Quorum sensing is a cell-to-cell communication process that microbes use to monitor changes in cell-population density and execute collective behaviours for physiological metabolic activity. It has been demonstrated that the production of many important bioactive substances in typical marine bacteria Pseudoalteromonas spp. is regulated by quorum sensing, but the regulatory mechanisms of quorum sensing in Pseudoalteromonas are not clear yet. . This project aims to functionally determine the small non-coding RNA chaperone Hfq-dependent RNAs (Qrr sRNAs) in Pseudoalteromonas sp. R3 and their roles in regulating quorum sensing. Firstly, upon genome sequencing, the quorum sensing-associated functional genes will be annotated. Then, the composition and characteristics of quorum sensing can be predicted. With these, the biological basis of quorum sensing will be revealed. Based on the changes in physiological metabolic activity, the behavior characteristics of quorum sensing and its regulatory role on physiological metabolism can be elucidated. Secondly, northern blots will be used to determine the effect of Hfq on the stability of quorum sensing transcriptional activator gene luxR mRNA. Therefore, the requirement and involvement of Hfq in quorum sensing circuit could be characterized. Moreover, the regulatory roles of Hfq in quorum sensing will be determined. Thirdly, after analysis of Qrr sRNAs sequence and structure characteristics, their correlation will be predicted. After determination of the interaction between Qrr sRNAs and Hfq, the dependence of Hfq on regulation of quorum sensing by Qrr sRNAs will be elucidated. Based on the action information of Qrr sRNAs on quorum sensing behavior, the regulatory mechanisms of quorum sensing by Hfq-dependent Qrr sRNAs will be revealed. With all these in hand, the correlation within molecular basis, behavior characteristics and regulatory mechanisms of quorum sensing in Pseudoalteromonas sp. R3 can be revealed. . We believe that this study would help us to achieve a better understanding of the adaption of Pseudoalteromonas sp. R3 in marine niches through change of collective behaviors controlled by quorum sensing. In addition, it would help us to understand the regulatory mechanisms of quorum sensing across bacteria.
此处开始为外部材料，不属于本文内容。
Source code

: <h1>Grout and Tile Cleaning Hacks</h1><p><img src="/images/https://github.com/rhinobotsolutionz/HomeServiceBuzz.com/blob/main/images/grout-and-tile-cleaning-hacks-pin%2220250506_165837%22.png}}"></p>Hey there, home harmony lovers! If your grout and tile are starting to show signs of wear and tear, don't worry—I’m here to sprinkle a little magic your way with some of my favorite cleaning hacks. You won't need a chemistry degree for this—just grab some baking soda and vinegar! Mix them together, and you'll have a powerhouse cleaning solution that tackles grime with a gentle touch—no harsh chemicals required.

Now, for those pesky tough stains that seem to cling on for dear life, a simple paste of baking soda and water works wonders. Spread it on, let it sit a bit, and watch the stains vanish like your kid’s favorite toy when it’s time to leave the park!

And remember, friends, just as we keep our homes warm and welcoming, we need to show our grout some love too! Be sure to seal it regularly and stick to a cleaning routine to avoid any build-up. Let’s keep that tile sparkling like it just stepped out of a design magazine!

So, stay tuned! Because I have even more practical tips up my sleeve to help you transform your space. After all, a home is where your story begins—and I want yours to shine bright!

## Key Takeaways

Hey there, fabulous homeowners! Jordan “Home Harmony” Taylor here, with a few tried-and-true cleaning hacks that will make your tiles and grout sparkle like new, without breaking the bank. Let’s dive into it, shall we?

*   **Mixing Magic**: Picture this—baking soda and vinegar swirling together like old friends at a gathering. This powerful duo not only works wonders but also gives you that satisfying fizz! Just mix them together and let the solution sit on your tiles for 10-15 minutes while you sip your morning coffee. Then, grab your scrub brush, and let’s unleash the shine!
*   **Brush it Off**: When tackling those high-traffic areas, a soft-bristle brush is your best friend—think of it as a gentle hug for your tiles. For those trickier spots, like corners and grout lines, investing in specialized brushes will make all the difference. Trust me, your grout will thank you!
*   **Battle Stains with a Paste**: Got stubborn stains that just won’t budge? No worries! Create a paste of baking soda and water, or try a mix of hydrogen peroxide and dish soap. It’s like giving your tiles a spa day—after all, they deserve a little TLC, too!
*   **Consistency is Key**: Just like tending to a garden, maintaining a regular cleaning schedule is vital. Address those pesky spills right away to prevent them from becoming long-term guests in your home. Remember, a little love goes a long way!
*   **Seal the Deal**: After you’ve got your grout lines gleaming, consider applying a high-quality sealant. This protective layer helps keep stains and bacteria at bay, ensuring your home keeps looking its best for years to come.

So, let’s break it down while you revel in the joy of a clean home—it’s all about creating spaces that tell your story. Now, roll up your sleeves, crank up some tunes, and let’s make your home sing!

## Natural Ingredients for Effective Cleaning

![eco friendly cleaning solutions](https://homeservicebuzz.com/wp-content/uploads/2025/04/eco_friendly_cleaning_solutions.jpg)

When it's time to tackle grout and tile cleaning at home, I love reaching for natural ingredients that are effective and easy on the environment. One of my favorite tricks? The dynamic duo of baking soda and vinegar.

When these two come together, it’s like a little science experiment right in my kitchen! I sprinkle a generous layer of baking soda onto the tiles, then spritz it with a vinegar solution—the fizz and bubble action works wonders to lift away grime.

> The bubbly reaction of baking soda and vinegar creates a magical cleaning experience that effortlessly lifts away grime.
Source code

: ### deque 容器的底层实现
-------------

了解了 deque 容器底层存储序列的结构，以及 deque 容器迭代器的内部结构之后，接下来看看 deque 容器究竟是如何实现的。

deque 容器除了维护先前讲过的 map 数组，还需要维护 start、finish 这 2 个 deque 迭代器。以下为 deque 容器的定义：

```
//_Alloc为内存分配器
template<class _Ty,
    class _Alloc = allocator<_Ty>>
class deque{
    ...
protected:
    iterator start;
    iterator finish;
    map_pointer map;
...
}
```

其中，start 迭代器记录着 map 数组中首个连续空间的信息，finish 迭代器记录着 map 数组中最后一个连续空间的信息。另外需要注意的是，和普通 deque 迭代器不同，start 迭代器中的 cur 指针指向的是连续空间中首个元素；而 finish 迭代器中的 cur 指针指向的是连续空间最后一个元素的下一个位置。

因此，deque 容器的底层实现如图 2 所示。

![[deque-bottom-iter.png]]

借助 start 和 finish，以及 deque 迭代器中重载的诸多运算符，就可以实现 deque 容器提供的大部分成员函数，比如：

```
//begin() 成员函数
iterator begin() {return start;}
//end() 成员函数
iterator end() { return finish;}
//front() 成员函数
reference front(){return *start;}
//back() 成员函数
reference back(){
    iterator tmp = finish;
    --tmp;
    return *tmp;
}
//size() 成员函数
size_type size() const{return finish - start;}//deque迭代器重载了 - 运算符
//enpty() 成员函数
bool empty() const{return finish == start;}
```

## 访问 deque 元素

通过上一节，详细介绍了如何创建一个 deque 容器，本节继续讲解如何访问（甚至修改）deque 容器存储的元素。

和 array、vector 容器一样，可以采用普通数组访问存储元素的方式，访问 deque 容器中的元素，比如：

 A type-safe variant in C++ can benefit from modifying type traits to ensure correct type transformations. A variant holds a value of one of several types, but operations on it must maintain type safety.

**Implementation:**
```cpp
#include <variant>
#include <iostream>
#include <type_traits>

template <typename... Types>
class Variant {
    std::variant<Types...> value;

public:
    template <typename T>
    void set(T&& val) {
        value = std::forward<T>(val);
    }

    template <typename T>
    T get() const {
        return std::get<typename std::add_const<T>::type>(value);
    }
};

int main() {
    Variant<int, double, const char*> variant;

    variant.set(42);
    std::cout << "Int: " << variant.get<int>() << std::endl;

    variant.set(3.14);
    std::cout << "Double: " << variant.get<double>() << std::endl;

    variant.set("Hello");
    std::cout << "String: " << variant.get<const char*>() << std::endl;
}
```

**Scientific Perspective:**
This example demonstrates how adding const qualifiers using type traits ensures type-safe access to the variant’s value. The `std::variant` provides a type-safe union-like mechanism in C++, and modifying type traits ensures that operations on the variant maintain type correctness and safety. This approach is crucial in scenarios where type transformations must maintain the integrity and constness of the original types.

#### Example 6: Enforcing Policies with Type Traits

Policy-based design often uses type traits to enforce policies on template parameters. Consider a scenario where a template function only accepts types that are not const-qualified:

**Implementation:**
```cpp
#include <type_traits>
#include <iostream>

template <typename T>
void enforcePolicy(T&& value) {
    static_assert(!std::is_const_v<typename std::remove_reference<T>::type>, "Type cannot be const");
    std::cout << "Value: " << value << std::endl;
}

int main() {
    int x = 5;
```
群体感应是微生物调控群体生理代谢活动的一种重要机制。研究已表明海洋典型细菌假交替单胞菌生物活性物质的产生受群体感应调控，但对调控群体感应行为的机制不清。项目旨在研究RNA分子伴侣Hfq依赖的调控型小RNAs（Qrr sRNAs）调控假交替单胞菌R3群体感应的机理。通过全基因组测序，注释功能基因，探明群体感应系统和分子基础；考察Hfq调控群体感应的特征，研究Hfq对转录激活子基因luxR的mRNA稳定性的影响，分析Hfq作用luxR的方式，阐明Hfq参与群体感应调控的规律；表征Qrr sRNAs序列和结构特点，探明Qrr sRNAs与Hfq的互作关系，研究Qrr sRNAs调控群体感应的规律，揭示Qrr sRNAs协同Hfq调控群体感应的机理；同时考察生理代谢的变化，阐明群体感应分子基础、行为特征和Qrr sRNAs调控之间的关系。研究将有助于认识Qrr sRNAs调控细菌群体感应的机制。

群体感应是细菌调控群体生理代谢活动的一种极为重要机制。尽管研究已发现假交替单胞菌的生理代谢活动受群体感应调控，但目前假交替单胞菌群体感应调控机制还不清。本项目以假交替单胞菌R3为研究对象，通过全基因组测序和分析，发现菌株R3存在新颖的LuxI-LuxR型群体感应系统，被命名为YasI-YasR系统；基因敲除和异源表达证实YasI负责信号分子合成，转录调节子YasR是信号分子感应蛋白；薄层层析发现菌株R3产3-OH-C8-HSL和C8-HSL。yasI和yasR在基因组上相邻，但各自转录；5’RACE和启动子截短实验鉴定了yasI启动子区的lux-box，说明YasI和YasR组成正反馈系统；分析yasI与yasR的互作关系，发现它们在转录水平上相互影响，YasR仅对C8-HSL敏感；表型实验发现YasI-YasR调控蛋白酶产生、运动能力、耐药性等。RNA分子伴侣蛋白编码基因hfq缺失导致yasI和yasR相对表达量显著下降，信号分子不再产生；融合实验发现Hfq通过识别yasR的5’UTR区调控YasR的表达，进而间接调控yasI的表达和信号分子的产生；半衰期实验发现Hfq对yasR mRNA稳定性有正调控作用。预测分析了sRNAs，从中选取结合自由能小的sRNA进行分析，发现sRNA00029、sRNA00059和sRNA00210在Dhfq中相对表达量显著下降；进一步， sRNA00059和sRNA00210在DyasR中相对表达量显著下降，说明这两个sRNAs对YasI-YasR型群体感应有调控作用；RNAfold分析发现sRNA00059和sRNA00210与yasR的5’UTR存在结合区域；而且sRNA00059或sRNA00210的缺失导致yasI mRNA和yasR mRNA显著下降，信号分子显著减少，证明sRNA00059和sRNA00210对群体感应具有正调控作用。本研究首次证实假交替单胞菌中Hfq依赖的两个调控性sRNA通过与yasR的5’UTR结合提高yasR mRNA稳定性和翻译，进而提高YasR的表达；YasR通过识别lux-box，促进yasI的表达，增加信号分子的产生，进而调控细胞的生理代谢。研究将有利于了解菌株R3调控群体行为适应环境变化的机制。